By Roni Bell Sylvester
If these little darlings "HAD" to plow, grow, harvest, can, get kicked by a cow, charged by a bull, pecked by a feathered not so friend, slapped in the face by a manured tail, try to drive the tractor with a loaded hay wagon down a hill without having it jackknife, hay or harvest wheat in 100 degree temps where you get to enjoy the chaff scratching the hell out of your sun burned "red neck", meet with millions of regs made by these smart ass city people, deal with Mother Nature year around, stand for hours in a furnace kitchen to can corn, beans, peas, peaches, cherries, beets, carrots, tomatoes, jams, jellies, bake bread every day, forgo any normal high school activities because you have to milk the cows in the morning BEFORE you go to school...then get right home to gather/sort/milk the cows and scrub the gutters and clean the bulk tank every night, sew every pedal pusher you wear, drive your bike into town for piano lessons, grease the zerks in the combine blades, hoe row after row after roe of corn without rest/Perrier or IPod, and teeter on top of the silo silage praying you won't loose your balance and fall to sure death, they wouldn't think farming is just a romantic romp in a meadow!!!
In 1966, I read "Between Parent and Child" by Hiam Ginott - and it was the first time I'd ever heard about asking a child "How do you `feel' about blah, blah, blah."
I asked my Mom "I don't remember us ever talking about `feelings'- on the farm. Did we?"
She was hoeing - slowly she turned around, leaned on her hoe, looked at me with complete astonishment and thoughtfully answered, "Why Ronita. No. I never thought about feelings. When you had to go down to the barn and milk the cows, I never thought about asking, `how do you feel about bundling up and making your way through blizzards, electrical storms and monsoons to milk. Work never stopped and waited to see how we `'felt'. It needed to be done...and we all just did it."

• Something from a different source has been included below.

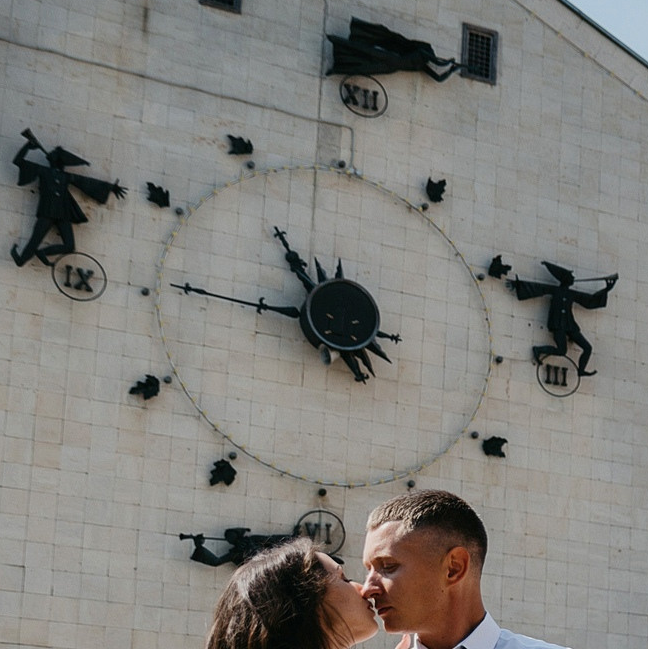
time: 10:45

We're into the generations of people who were given "choices" and they chose "not to work." Now they get to "play" in the fields of fluff, where they'll stay disconnected from reality, and subsequently keep choking the life out of us resource providers.
As Chuck (my farmer husband) keeps saying, "We have a nation full of baby birds in a nest, beaks wide open chirping, `feed me, feed me, feed me, YOU take care of me!!!"'
They're so damn stupid they don't know they're killing the very source of their gifts!!!
What a touchy, feely crock of a school! Completely misleading (like Michelle Obama's garden) unrealistic!!!!
I "feel" sick about the whole lie!
Here's the article "My Response..." is in response to... :-)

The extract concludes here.